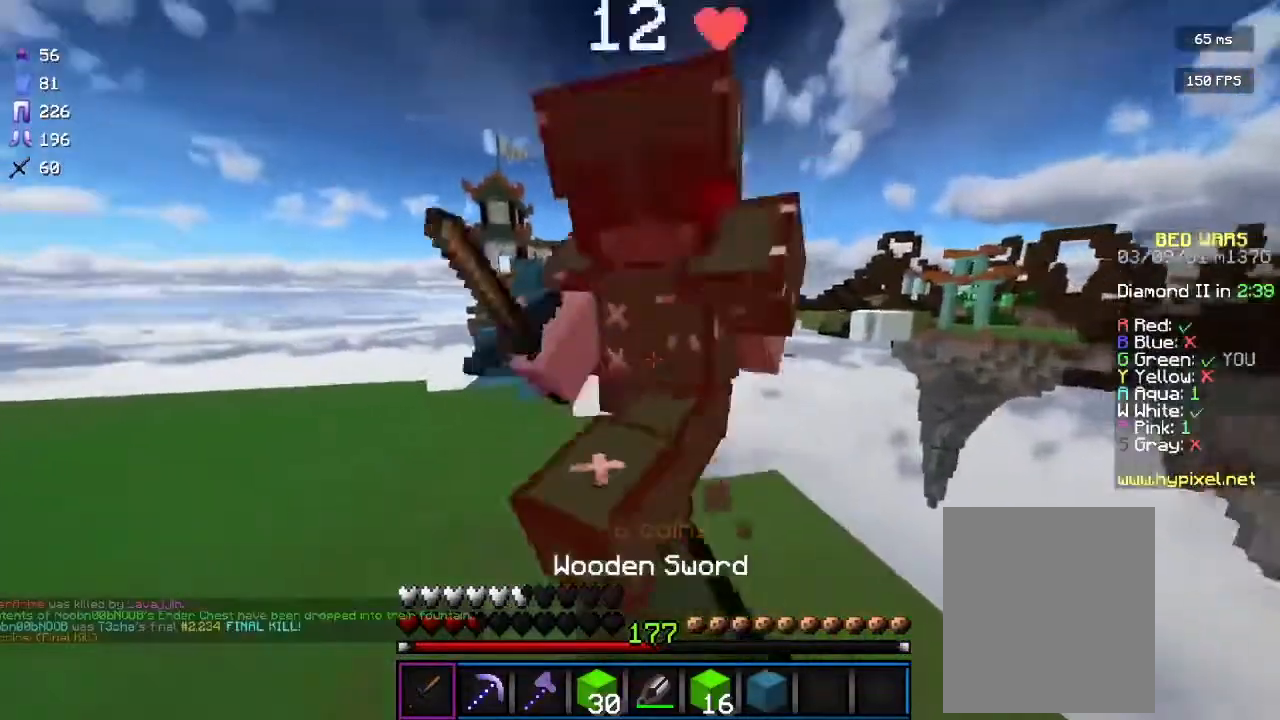
{"keys": ["w"], "mouse": ["left"], "events": [[300, "w", "down"]]}
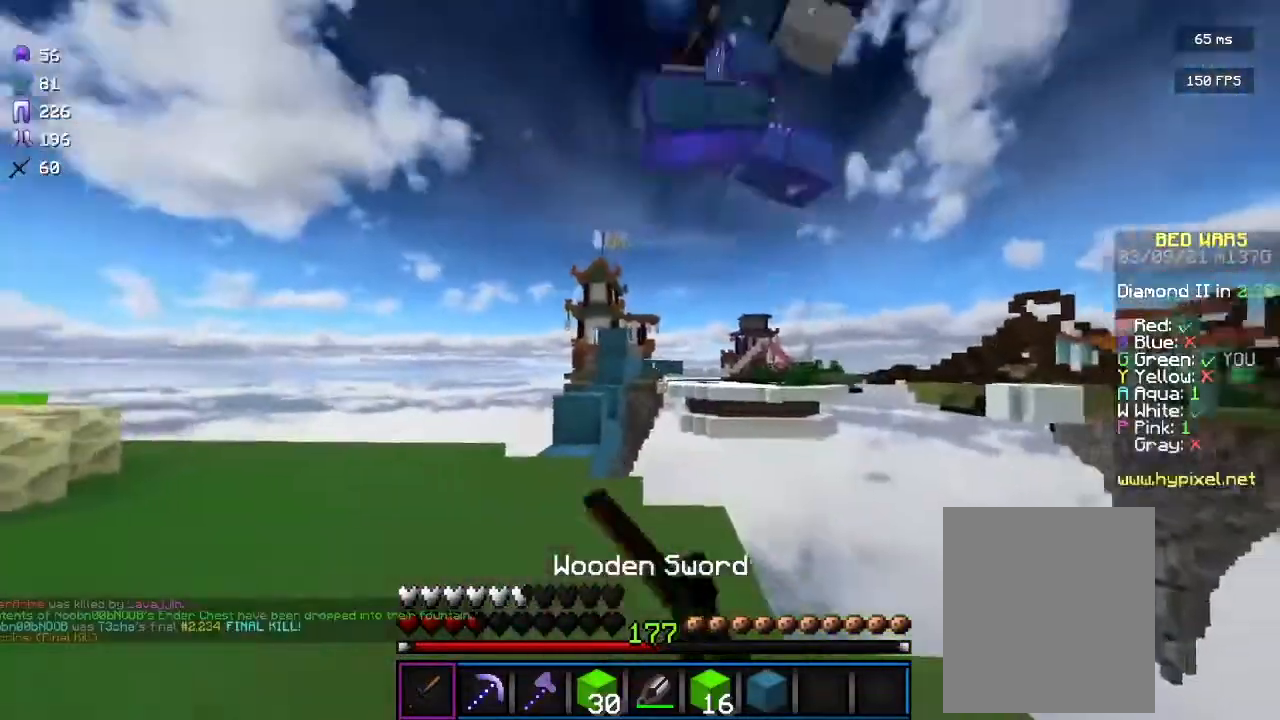
{"keys": [], "mouse": ["left"], "events": [[200, "mouse_left", "up"], [200, "w", "up"], [400, "mouse_left", "down"]]}
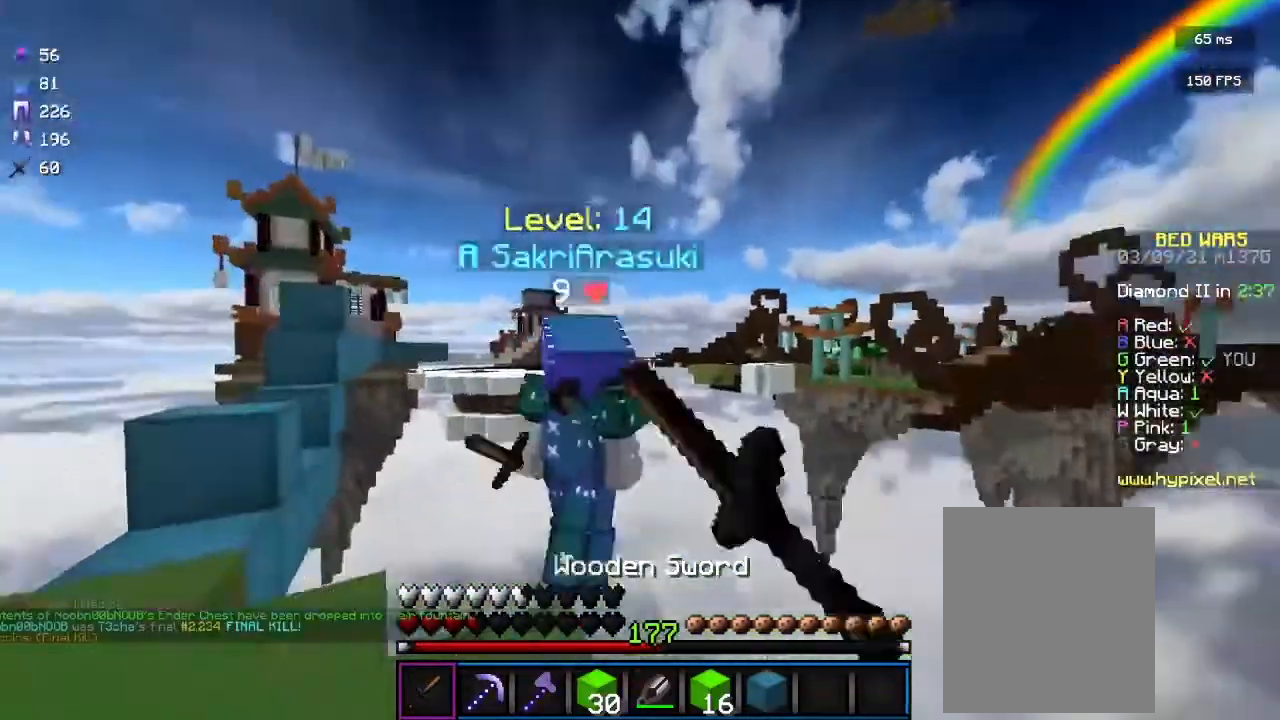
{"keys": ["w"], "mouse": [], "events": [[100, "mouse_left", "up"], [367, "w", "down"]]}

◆ **Required work**: Could you restate all of the data above word for word and skip every picture?

◆ **Solved problem**:
{"keys": ["w"], "mouse": ["left"], "events": [[300, "w", "down"]]}
{"keys": [], "mouse": ["left"], "events": [[200, "mouse_left", "up"], [200, "w", "up"], [400, "mouse_left", "down"]]}
{"keys": ["w"], "mouse": [], "events": [[100, "mouse_left", "up"], [367, "w", "down"]]}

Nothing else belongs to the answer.